Data.
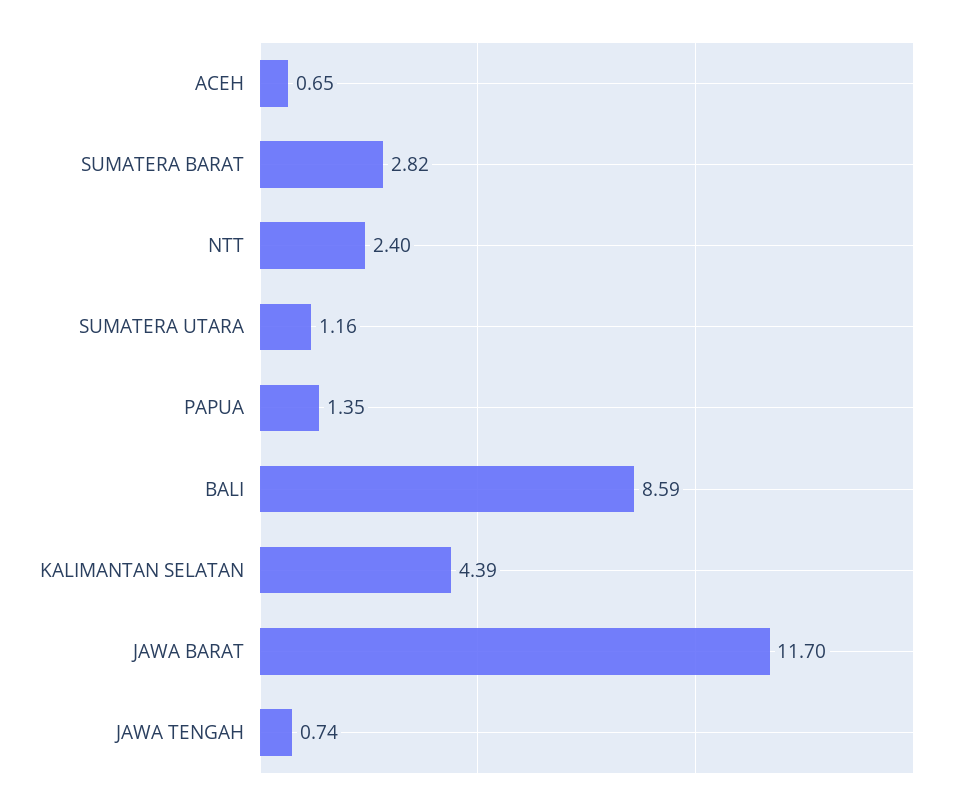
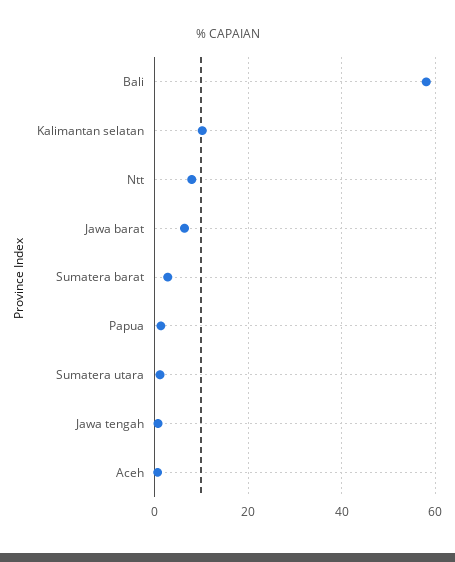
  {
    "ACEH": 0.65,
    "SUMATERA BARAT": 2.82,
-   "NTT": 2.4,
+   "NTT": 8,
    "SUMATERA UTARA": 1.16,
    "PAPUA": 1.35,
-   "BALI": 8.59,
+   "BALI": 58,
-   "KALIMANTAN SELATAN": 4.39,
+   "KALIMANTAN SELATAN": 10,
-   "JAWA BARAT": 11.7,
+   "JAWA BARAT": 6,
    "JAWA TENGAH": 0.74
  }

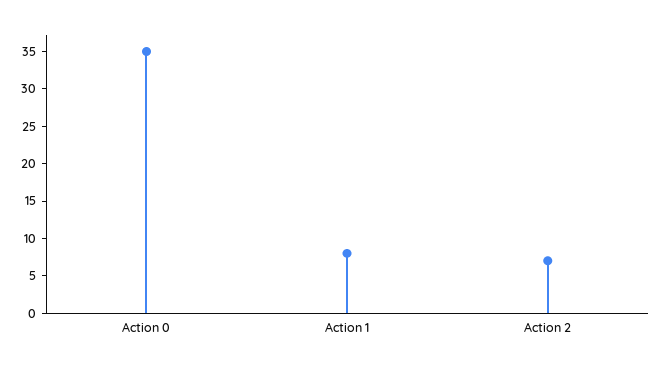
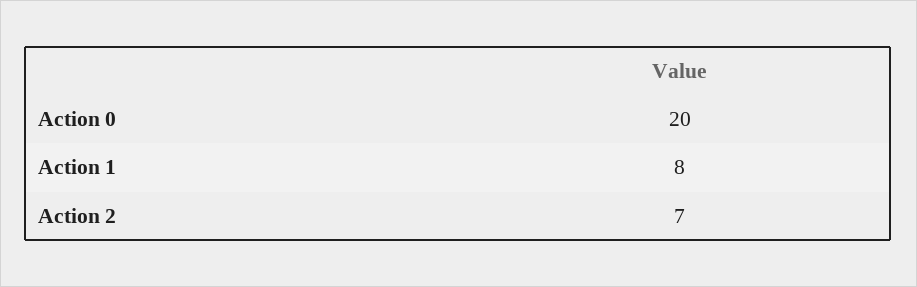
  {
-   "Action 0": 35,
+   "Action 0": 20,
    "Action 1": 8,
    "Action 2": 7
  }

Problem to solve. Write out the records above once more, word for word, with no pictures.

Answer section.
  {
    "ACEH": 0.65,
    "SUMATERA BARAT": 2.82,
-   "NTT": 2.4,
+   "NTT": 8,
    "SUMATERA UTARA": 1.16,
    "PAPUA": 1.35,
-   "BALI": 8.59,
+   "BALI": 58,
-   "KALIMANTAN SELATAN": 4.39,
+   "KALIMANTAN SELATAN": 10,
-   "JAWA BARAT": 11.7,
+   "JAWA BARAT": 6,
    "JAWA TENGAH": 0.74
  }

  {
-   "Action 0": 35,
+   "Action 0": 20,
    "Action 1": 8,
    "Action 2": 7
  }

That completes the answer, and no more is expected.